The code requires projects to conform with specific plans and design requirements where applicable (§ 5.10.250(C)(1)). The retrieved excerpts do not include the full list of named specific plans or historic overlay chapters — consult the city’s overlay/specific‑plan listings for the downtown/historic area rules.
Where do I start if I want to open a regulated business (for example a cannabis retailer) in the city?
The Municipal Code requires: (1) the use be sited in a permitted zone (code lists CG, CG-2, CG-3, CR-2, CR-3, CCS-1, CCS-2, CH, IL, IH, OIP) and meet distance requirements and other locational standards; (2) obtain certification from the Director of Community Development and Housing that the site meets Title 19 requirements (§ 5.10.230); and (3) obtain required building permits/inspections and other agency approvals (§ 5.10.220, § 5.10.250).

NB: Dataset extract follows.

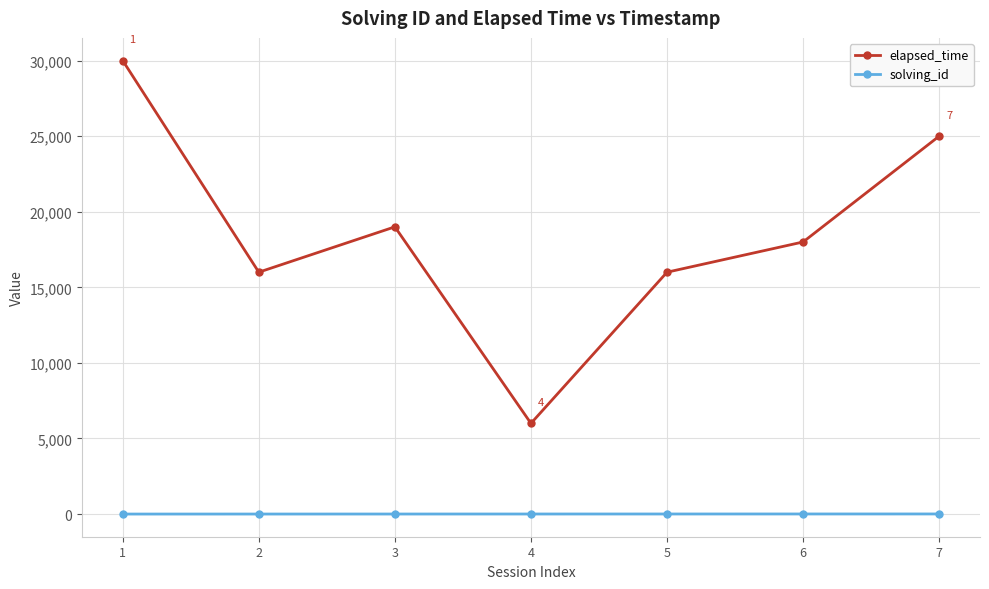

What is the difference between the highest and lowest values at 4?

5996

Is there a fast, ministerial ADU path in San Bernardino consistent with state law?
State ADU law creates ministerial ADU requirements and timing obligations; the city adopts the state building code for technical construction (§ 15.04.020). The retrieved Municipal Code excerpts do not contain a local ADU chapter in the uploaded files — confirm local ministerial ADU procedure and objective standards in Title 19 or the city’s ADU web page.
Does San Bernardino have rent control?
Not found in the retrieved Municipal Code excerpts. The uploaded materials do not show citywide rent‑control or tenant‑protection ordinances — verify with the City Clerk or Title 19 and housing chapters for any local rent‑control rules. Not found in retrieved materials.

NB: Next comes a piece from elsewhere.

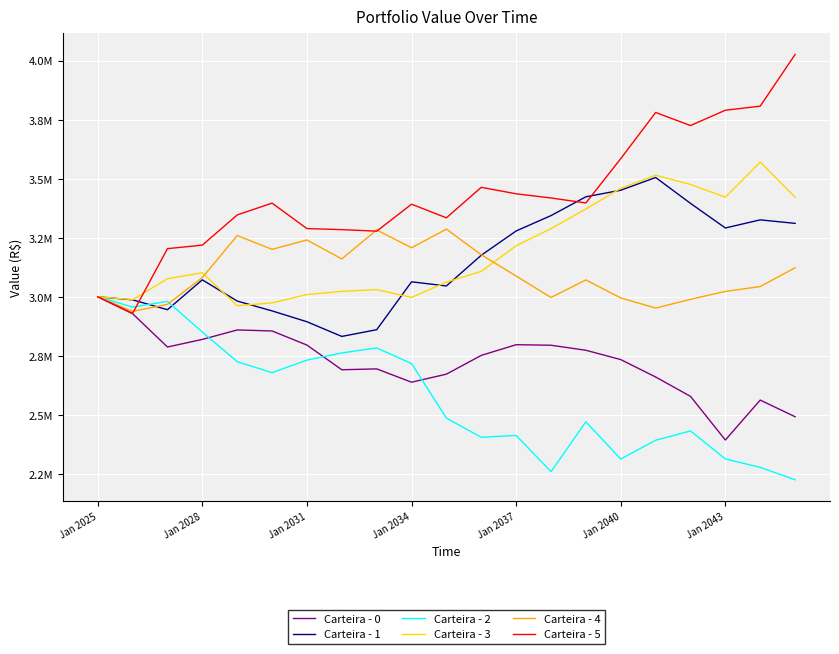

Is this an area chart (filled region under the line)?

No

How are permit appeals and enforcement handled?
Administrative hearings and appeals are governed by the Municipal Code’s administrative‑hearing chapters (Chapters 9.92–9.94) with appeal timetables and judicial‑review references; the code delegates administrative hearings and sets appeal procedure timelines (see § 9.94.010 and related hearing/appeal provisions).
Who enforces building‑code technical requirements?
The Building Official enforces adopted California Building Standards locally; the Municipal Code designates the Board of Building Commissioners as the Board of Appeals for code disputes (§ 15.04.060) and adopts Title 24 parts for enforcement (§ 15.04.020).